You cannot do that. By the time the kernel fun_tmpp has ended, the device variable tmpp is not there anymore. If you need permanent device memory, allocate it with cudaMalloc which writes the device mem pointer to a host variable you provide via a host mem pointer. Then memcpy to it.
The setfun_tmpp overwrites the device mem pointer you got from cudaMalloc with the (uninitialized) pointer value of device tmpp. So the following kernel can only restore a crap pointer value and you have a memory leak of the cudaMalloc’ed mem.
@wumpus, yeah, the cleanup removes all used variables. You cannot use a global var declaration to transport data between kernels. You need to use cudaMalloc to get persistent storage.
The trick is: You can’t use & to get the address of a device variable.
nvcc compiles a device memory into a device variable and a dummy host variable of the same type. Whenever you refer to it in host code, you refer to the dummy host variable (whose sole purpose may be getting correct sizeof). That’s why we have to use cudaMemCpyToSymbol: the true address has to be deduced from the dummy host variable’s address, not just a &.
You can get the correct pointer via cudaGetSymbolAddress(), or just convert to driver API like I did.

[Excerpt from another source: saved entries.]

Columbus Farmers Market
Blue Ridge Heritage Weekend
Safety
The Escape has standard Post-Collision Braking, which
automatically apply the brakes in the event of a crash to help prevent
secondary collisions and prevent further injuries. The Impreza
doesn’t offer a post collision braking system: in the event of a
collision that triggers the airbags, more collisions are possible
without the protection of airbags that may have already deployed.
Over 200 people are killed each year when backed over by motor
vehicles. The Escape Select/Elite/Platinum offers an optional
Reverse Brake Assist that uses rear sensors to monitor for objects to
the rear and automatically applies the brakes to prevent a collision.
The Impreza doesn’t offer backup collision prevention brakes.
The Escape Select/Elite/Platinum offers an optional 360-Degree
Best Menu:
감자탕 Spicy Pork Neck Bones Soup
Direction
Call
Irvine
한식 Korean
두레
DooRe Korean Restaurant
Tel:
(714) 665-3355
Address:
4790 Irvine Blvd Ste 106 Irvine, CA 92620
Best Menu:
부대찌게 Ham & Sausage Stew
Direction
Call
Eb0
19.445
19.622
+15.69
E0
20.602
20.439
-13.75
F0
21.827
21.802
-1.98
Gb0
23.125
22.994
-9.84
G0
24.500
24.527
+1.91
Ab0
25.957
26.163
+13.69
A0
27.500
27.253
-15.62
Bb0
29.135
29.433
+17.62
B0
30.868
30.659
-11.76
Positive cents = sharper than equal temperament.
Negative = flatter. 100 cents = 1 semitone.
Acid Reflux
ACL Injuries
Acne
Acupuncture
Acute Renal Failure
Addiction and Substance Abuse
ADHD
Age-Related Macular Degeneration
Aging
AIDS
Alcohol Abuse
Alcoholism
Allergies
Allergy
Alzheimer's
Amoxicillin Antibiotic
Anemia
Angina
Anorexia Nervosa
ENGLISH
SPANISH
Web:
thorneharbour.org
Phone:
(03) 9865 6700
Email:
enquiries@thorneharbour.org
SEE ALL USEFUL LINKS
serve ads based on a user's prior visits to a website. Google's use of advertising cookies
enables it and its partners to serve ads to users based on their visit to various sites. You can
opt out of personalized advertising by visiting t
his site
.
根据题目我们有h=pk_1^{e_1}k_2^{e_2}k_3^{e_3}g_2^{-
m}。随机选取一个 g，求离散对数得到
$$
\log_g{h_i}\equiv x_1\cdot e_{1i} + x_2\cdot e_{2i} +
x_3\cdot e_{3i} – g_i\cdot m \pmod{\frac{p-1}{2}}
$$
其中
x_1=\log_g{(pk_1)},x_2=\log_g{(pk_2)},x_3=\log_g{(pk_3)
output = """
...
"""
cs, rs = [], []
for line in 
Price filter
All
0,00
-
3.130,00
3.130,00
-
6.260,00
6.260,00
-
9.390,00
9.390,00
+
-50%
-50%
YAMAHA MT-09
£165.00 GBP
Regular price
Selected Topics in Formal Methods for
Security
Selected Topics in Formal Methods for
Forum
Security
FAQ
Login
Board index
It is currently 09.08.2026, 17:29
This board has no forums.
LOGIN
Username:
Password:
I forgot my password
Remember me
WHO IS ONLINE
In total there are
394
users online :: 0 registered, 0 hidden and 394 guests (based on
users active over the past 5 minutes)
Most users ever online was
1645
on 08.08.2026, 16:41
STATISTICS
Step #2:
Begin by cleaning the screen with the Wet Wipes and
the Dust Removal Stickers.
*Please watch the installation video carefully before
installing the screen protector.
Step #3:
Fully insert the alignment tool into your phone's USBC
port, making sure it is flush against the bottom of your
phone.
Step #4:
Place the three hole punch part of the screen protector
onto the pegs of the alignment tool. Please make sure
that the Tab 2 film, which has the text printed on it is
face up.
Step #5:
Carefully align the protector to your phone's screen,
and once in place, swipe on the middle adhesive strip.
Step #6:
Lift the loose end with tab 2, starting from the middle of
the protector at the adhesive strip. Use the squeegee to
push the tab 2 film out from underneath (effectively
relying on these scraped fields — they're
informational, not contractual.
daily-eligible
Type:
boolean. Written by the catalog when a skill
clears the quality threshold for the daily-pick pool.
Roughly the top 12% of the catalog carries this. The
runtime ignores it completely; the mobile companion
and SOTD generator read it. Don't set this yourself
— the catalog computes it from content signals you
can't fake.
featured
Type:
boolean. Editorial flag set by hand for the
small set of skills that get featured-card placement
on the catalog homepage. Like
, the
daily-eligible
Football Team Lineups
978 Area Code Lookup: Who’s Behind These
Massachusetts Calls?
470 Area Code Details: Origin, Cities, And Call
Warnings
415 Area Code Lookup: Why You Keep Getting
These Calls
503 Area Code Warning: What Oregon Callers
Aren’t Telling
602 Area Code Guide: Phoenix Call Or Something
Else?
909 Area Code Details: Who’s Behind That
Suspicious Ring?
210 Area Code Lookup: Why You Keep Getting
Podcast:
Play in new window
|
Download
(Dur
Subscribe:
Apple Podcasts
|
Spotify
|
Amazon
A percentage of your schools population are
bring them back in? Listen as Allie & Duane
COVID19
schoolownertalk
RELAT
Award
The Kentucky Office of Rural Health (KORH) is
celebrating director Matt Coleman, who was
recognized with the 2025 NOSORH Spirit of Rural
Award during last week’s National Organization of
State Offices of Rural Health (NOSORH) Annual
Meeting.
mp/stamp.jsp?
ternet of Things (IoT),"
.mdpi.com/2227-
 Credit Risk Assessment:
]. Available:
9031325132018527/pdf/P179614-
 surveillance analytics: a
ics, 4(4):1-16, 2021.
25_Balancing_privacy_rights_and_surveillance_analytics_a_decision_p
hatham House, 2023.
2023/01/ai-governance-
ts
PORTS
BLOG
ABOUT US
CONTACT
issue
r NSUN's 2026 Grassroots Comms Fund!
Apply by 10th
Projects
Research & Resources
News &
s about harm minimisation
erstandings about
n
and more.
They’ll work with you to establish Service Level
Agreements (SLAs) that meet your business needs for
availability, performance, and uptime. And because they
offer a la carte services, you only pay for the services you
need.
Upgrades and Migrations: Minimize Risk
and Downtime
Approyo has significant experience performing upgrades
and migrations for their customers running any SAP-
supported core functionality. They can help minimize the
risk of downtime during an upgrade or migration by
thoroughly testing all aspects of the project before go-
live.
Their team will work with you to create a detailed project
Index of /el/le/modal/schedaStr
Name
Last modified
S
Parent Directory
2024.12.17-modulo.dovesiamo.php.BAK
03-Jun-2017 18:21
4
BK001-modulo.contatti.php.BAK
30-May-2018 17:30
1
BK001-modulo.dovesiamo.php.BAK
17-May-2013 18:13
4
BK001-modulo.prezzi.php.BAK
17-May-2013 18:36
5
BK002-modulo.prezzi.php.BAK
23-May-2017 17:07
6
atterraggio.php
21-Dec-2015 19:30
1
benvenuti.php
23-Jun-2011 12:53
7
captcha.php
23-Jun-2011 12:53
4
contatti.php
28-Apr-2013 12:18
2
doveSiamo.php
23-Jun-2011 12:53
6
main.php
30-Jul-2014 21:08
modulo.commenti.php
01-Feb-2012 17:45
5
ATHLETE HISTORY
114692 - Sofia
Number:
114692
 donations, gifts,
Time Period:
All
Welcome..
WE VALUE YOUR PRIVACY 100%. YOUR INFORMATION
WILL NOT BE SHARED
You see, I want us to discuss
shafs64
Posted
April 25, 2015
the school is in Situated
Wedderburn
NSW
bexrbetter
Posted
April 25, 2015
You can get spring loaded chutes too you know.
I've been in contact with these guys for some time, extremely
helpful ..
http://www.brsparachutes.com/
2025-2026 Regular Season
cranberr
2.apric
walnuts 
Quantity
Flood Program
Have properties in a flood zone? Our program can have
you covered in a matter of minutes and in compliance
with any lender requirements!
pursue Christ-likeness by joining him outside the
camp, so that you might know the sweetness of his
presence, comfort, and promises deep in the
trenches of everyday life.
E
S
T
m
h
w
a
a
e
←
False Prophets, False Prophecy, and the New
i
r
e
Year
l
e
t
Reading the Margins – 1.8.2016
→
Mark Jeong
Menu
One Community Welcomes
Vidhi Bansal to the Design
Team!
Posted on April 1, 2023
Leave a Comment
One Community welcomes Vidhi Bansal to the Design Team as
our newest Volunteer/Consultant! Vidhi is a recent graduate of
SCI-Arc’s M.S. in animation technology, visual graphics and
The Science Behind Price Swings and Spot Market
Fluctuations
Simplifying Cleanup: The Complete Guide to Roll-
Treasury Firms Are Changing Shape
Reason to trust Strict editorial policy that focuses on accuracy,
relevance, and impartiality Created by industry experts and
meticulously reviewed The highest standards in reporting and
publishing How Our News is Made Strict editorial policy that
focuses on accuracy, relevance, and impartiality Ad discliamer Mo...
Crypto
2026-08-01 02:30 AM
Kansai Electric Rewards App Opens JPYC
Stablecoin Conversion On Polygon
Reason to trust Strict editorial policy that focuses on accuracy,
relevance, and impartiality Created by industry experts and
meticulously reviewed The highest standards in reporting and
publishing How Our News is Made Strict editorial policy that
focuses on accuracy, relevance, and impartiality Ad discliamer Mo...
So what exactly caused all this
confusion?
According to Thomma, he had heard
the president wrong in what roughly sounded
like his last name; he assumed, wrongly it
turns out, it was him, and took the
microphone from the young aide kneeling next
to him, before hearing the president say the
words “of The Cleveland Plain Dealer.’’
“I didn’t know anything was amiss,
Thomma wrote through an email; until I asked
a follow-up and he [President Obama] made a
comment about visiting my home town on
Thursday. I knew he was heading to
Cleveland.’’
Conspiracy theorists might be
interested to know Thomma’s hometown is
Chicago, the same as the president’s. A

So you are saying that global device variables stay around after the kernel invocation? Last time I checked this, it didn’t work (that was CUDA 0.8 though). I only use it for constant stuff. Maybe it works now with r/w variables. asadafag, can you confirm that?
I tried your example code, but it’s strange that, sometimes the value of printf is 0. and I think we should not print the address directly, because the pointer p is a device pointer, and we should first copy it to host and then printf it? am I right?